§ **Saved data entries**:
== Segment start ==

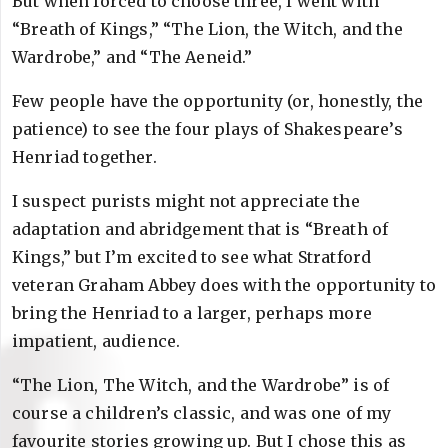
But when forced to choose three, I went with
“Breath of Kings,” “The Lion, the Witch, and the
Wardrobe,” and “The Aeneid.”
Few people have the opportunity (or, honestly, the
patience) to see the four plays of Shakespeare’s
Henriad together.
I suspect purists might not appreciate the
adaptation and abridgement that is “Breath of
Kings,” but I’m excited to see what Stratford
veteran Graham Abbey does with the opportunity to
bring the Henriad to a larger, perhaps more
impatient, audience.
“The Lion, The Witch, and the Wardrobe” is of
course a children’s classic, and was one of my
favourite stories growing up. But I chose this as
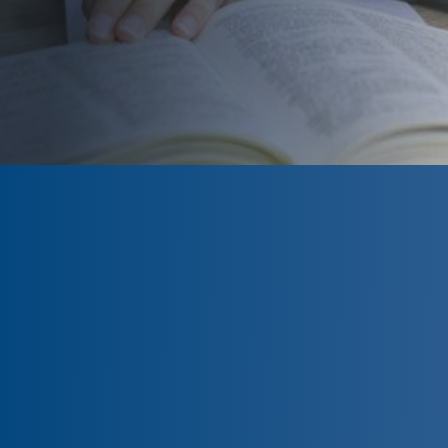
Available at
Nashua Community
College and River Valley Community
College in New Hampshire and select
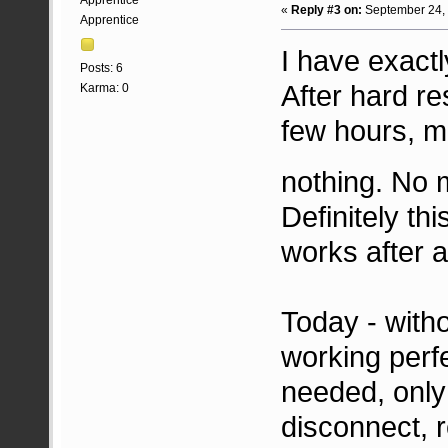
Apprentice
«
Reply #3 on:
September 24, 
Apprentice
I have exact
Posts: 6
After hard re
Karma: 0
few hours, m
nothing. No 
Definitely th
works after a
Today - witho
working perfe
needed, only
disconnect, 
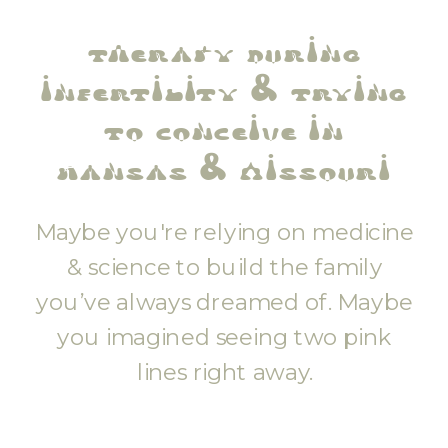
therapy during
infertility & trying
to conceive in
kansas & missouri
Maybe you're relying on medicine
& science to build the family
you’ve always dreamed of. Maybe
you imagined seeing two pink
lines right away.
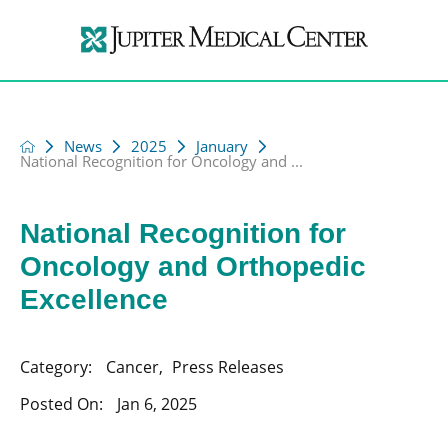
News
2025
January
National Recognition for Oncology and ...
National Recognition for
Oncology and Orthopedic
Excellence
Category:
Cancer
,
Press Releases
Posted On:
Jan 6, 2025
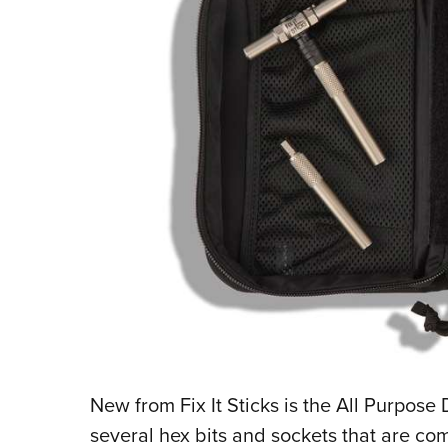
New from Fix It Sticks is the All Purpose
several hex bits and sockets that are com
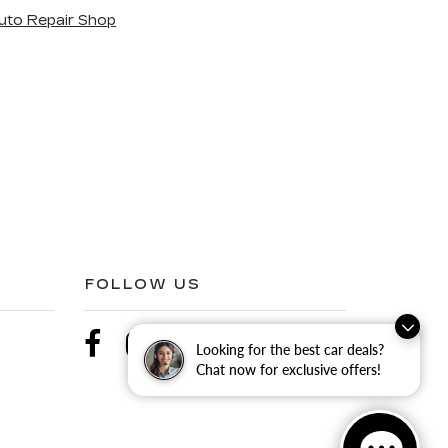
uto Repair Shop
FOLLOW US
Looking for the best car deals?
Chat now for exclusive offers!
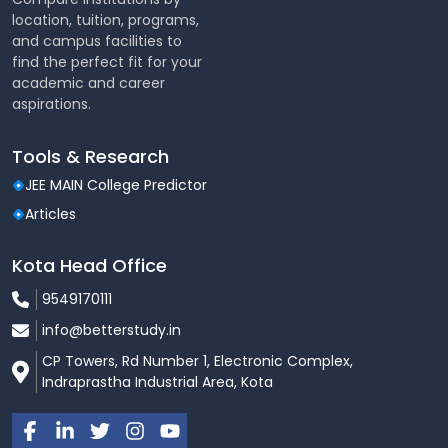
location, tuition, programs,
and campus facilities to
find the perfect fit for your
academic and career
aspirations.
Tools & Research
JEE MAIN College Predictor
Articles
Kota Head Office
9549170111
info@betterstudy.in
CP Towers, Rd Number 1, Electronic Complex,
Indraprastha Industrial Area, Kota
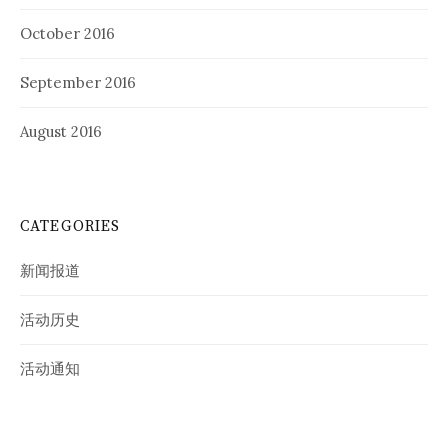
October 2016
September 2016
August 2016
CATEGORIES
新闻报道
活动历史
活动通知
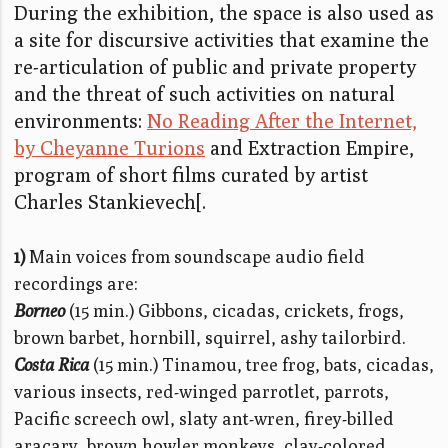
During the exhibition, the space is also used as
a site for discursive activities that examine the
re-articulation of public and private property
and the threat of such activities on natural
environments:
No Reading After the Internet,
by Cheyanne Turions
and Extraction Empire,
program of short films curated by artist
Charles Stankievech[.
1)
Main voices from soundscape audio field
recordings are:
Borneo
(15 min.) Gibbons, cicadas, crickets, frogs,
brown barbet, hornbill, squirrel, ashy tailorbird.
Costa Rica
(15 min.) Tinamou, tree frog, bats, cicadas,
various insects, red-winged parrotlet, parrots,
Pacific screech owl, slaty ant-wren, firey-billed
aracary, brown howler monkeys, clay-colored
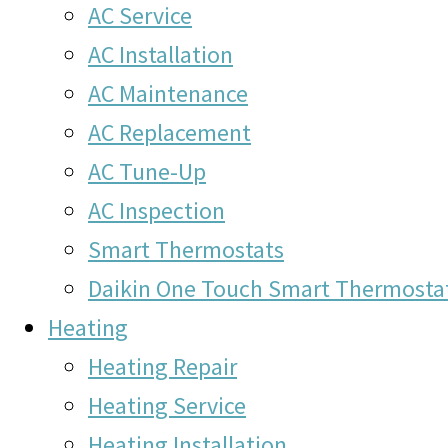
AC Service
AC Installation
AC Maintenance
AC Replacement
AC Tune-Up
AC Inspection
Smart Thermostats
Daikin One Touch Smart Thermosta
Heating
Heating Repair
Heating Service
Heating Installation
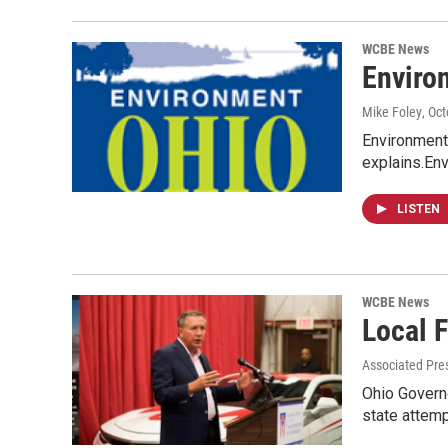
WCBE News
Enviro
Mike Foley
, Oc
Environmenta
explains.En
LISTEN
WCBE News
Local 
Associated Pre
Ohio Governo
state attem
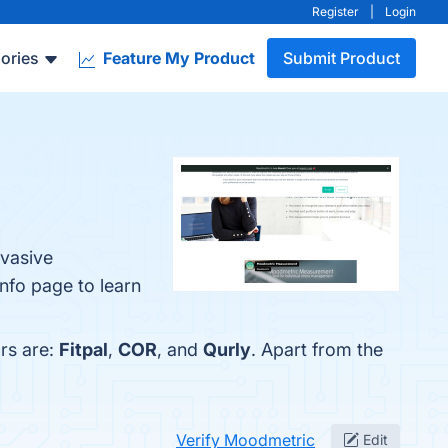
Register
|
Login
ories
Feature My Product
Submit Product
nvasive
info page to learn
rs are:
Fitpal
,
COR
, and
Qurly
. Apart from the
Verify Moodmetric
Edit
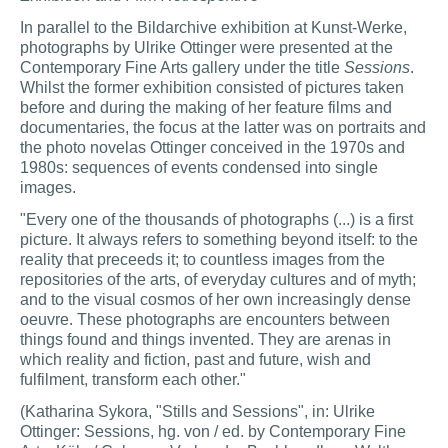
In parallel to the Bildarchive exhibition at Kunst-Werke,
photographs by Ulrike Ottinger were presented at the
Contemporary Fine Arts gallery under the title
Sessions
.
Whilst the former exhibition consisted of pictures taken
before and during the making of her feature films and
documentaries, the focus at the latter was on portraits and
the photo novelas Ottinger conceived in the 1970s and
1980s: sequences of events condensed into single
images.
"Every one of the thousands of photographs (...) is a first
picture. It always refers to something beyond itself: to the
reality that preceeds it; to countless images from the
repositories of the arts, of everyday cultures and of myth;
and to the visual cosmos of her own increasingly dense
oeuvre. These photographs are encounters between
things found and things invented. They are arenas in
which reality and fiction, past and future, wish and
fulfilment, transform each other."
(Katharina Sykora, "Stills and Sessions", in: Ulrike
Ottinger: Sessions, hg. von / ed. by Contemporary Fine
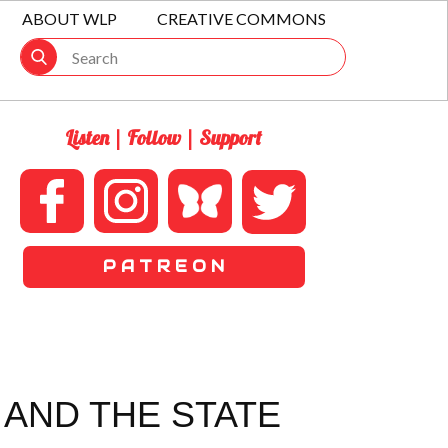
ABOUT WLP
CREATIVE COMMONS
Listen | Follow | Support
P A T R E O N
 AND THE STATE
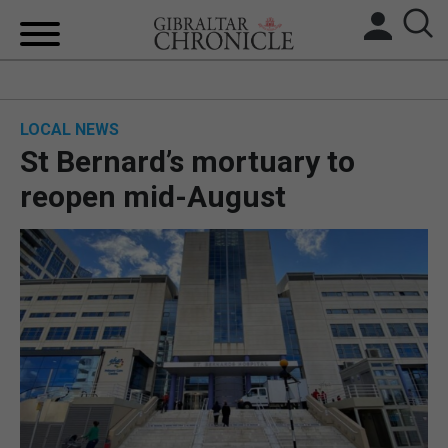
HOME
LOCAL NEWS
LOCAL NEWS
St Bernard’s mortuary to
BREXIT
reopen mid-August
UK/SPAIN NEWS
FEATURES
SPORTS
OPINION & ANALYSIS
SUBSCRIBE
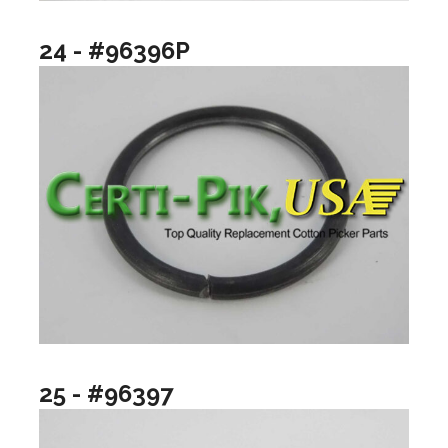
24 - #96396P
25 - #96397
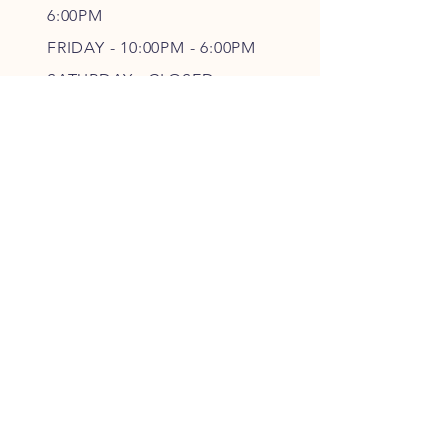
6
:00PM
FRIDAY - 10
:00P
M - 6
:00PM
SATURDAY - CLOSED
FOLLOW OUR PAWPRINTS
JOIN OUR FURRY COMMUNITY
JOIN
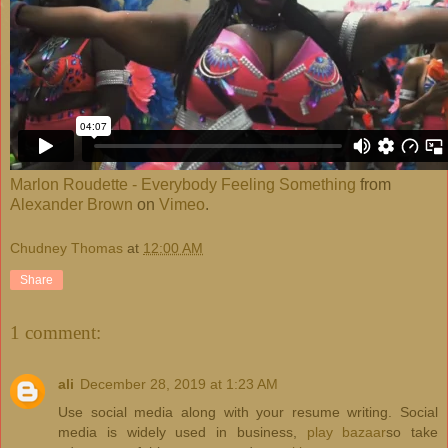
Marlon Roudette - Everybody Feeling Something
from
Alexander Brown
on
Vimeo
.
Chudney Thomas
at
12:00 AM
Share
1 comment:
ali
December 28, 2019 at 1:23 AM
Use social media along with your resume writing. Social
media is widely used in business,
play bazaar
so take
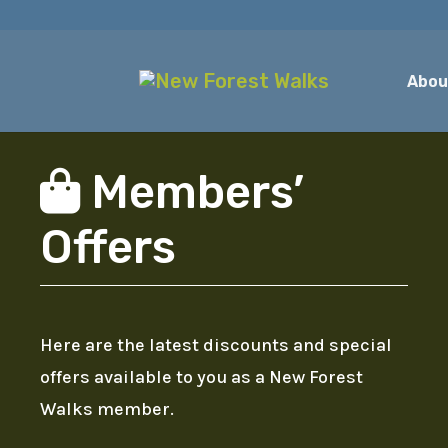
Abou
Members’
Offers
Here are the latest discounts and special
offers available to you as a New Forest
Walks member.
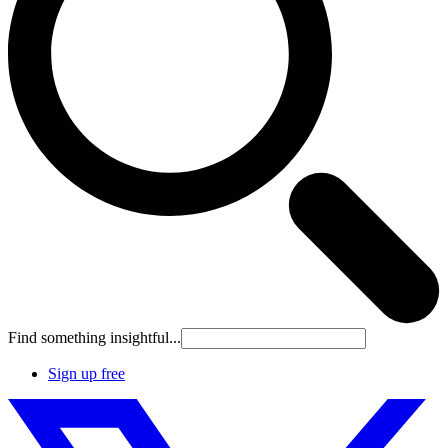
Find something insightful...
Sign up free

== Segment end ==

§ **What is being asked**:
Drop the images and transcribe the entries above exactly.

§ **Written response**:
But when forced to choose three, I went with
“Breath of Kings,” “The Lion, the Witch, and the
Wardrobe,” and “The Aeneid.”
Few people have the opportunity (or, honestly, the
patience) to see the four plays of Shakespeare’s
Henriad together.
I suspect purists might not appreciate the
adaptation and abridgement that is “Breath of
Kings,” but I’m excited to see what Stratford
veteran Graham Abbey does with the opportunity to
bring the Henriad to a larger, perhaps more
impatient, audience.
“The Lion, The Witch, and the Wardrobe” is of
course a children’s classic, and was one of my
favourite stories growing up. But I chose this as
Available at
Nashua Community
College and River Valley Community
College in New Hampshire and select
Apprentice
«
Reply #3 on:
September 24, 
Apprentice
I have exact
Posts: 6
After hard re
Karma: 0
few hours, m
nothing. No 
Definitely th
works after a
Today - witho
working perfe
needed, only
disconnect, 
therapy during
infertility & trying
to conceive in
kansas & missouri
Maybe you're relying on medicine
& science to build the family
you’ve always dreamed of. Maybe
you imagined seeing two pink
lines right away.
News
2025
January
National Recognition for Oncology and ...
National Recognition for
Oncology and Orthopedic
Excellence
Category:
Cancer
,
Press Releases
Posted On:
Jan 6, 2025
New from Fix It Sticks is the All Purpose
several hex bits and sockets that are com
uto Repair Shop
FOLLOW US
Looking for the best car deals?
Chat now for exclusive offers!
location, tuition, programs,
and campus facilities to
find the perfect fit for your
academic and career
aspirations.
Tools & Research
JEE MAIN College Predictor
Articles
Kota Head Office
9549170111
info@betterstudy.in
CP Towers, Rd Number 1, Electronic Complex,
Indraprastha Industrial Area, Kota
October 2016
September 2016
August 2016
CATEGORIES
新闻报道
活动历史
活动通知
During the exhibition, the space is also used as
a site for discursive activities that examine the
re-articulation of public and private property
and the threat of such activities on natural
environments:
No Reading After the Internet,
by Cheyanne Turions
and Extraction Empire,
program of short films curated by artist
Charles Stankievech[.
1)
Main voices from soundscape audio field
recordings are:
Borneo
(15 min.) Gibbons, cicadas, crickets, frogs,
brown barbet, hornbill, squirrel, ashy tailorbird.
Costa Rica
(15 min.) Tinamou, tree frog, bats, cicadas,
various insects, red-winged parrotlet, parrots,
Pacific screech owl, slaty ant-wren, firey-billed
aracary, brown howler monkeys, clay-colored
AC Service
AC Installation
AC Maintenance
AC Replacement
AC Tune-Up
AC Inspection
Smart Thermostats
Daikin One Touch Smart Thermosta
Heating
Heating Repair
Heating Service
Heating Installation
WCBE News
Enviro
Mike Foley
, Oc
Environmenta
explains.En
LISTEN
WCBE News
Local 
Associated Pre
Ohio Governo
state attem
Register
|
Login
ories
Feature My Product
Submit Product
nvasive
info page to learn
rs are:
Fitpal
,
COR
, and
Qurly
. Apart from the
Verify Moodmetric
Edit
In parallel to the Bildarchive exhibition at Kunst-Werke,
photographs by Ulrike Ottinger were presented at the
Contemporary Fine Arts gallery under the title
Sessions
.
Whilst the former exhibition consisted of pictures taken
before and during the making of her feature films and
documentaries, the focus at the latter was on portraits and
the photo novelas Ottinger conceived in the 1970s and
1980s: sequences of events condensed into single
images.
"Every one of the thousands of photographs (...) is a first
picture. It always refers to something beyond itself: to the
reality that preceeds it; to countless images from the
repositories of the arts, of everyday cultures and of myth;
and to the visual cosmos of her own increasingly dense
oeuvre. These photographs are encounters between
things found and things invented. They are arenas in
which reality and fiction, past and future, wish and
fulfilment, transform each other."
(Katharina Sykora, "Stills and Sessions", in: Ulrike
Ottinger: Sessions, hg. von / ed. by Contemporary Fine
ABOUT WLP
CREATIVE COMMONS
Listen | Follow | Support
P A T R E O N
 AND THE STATE
HOME
LOCAL NEWS
LOCAL NEWS
St Bernard’s mortuary to
BREXIT
reopen mid-August
UK/SPAIN NEWS
FEATURES
SPORTS
OPINION & ANALYSIS
SUBSCRIBE
24 - #96396P
25 - #96397
6
:00PM
FRIDAY - 10
:00P
M - 6
:00PM
SATURDAY - CLOSED
FOLLOW OUR PAWPRINTS
JOIN OUR FURRY COMMUNITY
JOIN
Marlon Roudette - Everybody Feeling Something
from
Alexander Brown
on
Vimeo
.
Chudney Thomas
at
12:00 AM
Share
1 comment:
ali
December 28, 2019 at 1:23 AM
Use social media along with your resume writing. Social
media is widely used in business,
play bazaar
so take
Abou
Members’
Offers
Here are the latest discounts and special
offers available to you as a New Forest
Walks member.
Find something insightful...
Sign up free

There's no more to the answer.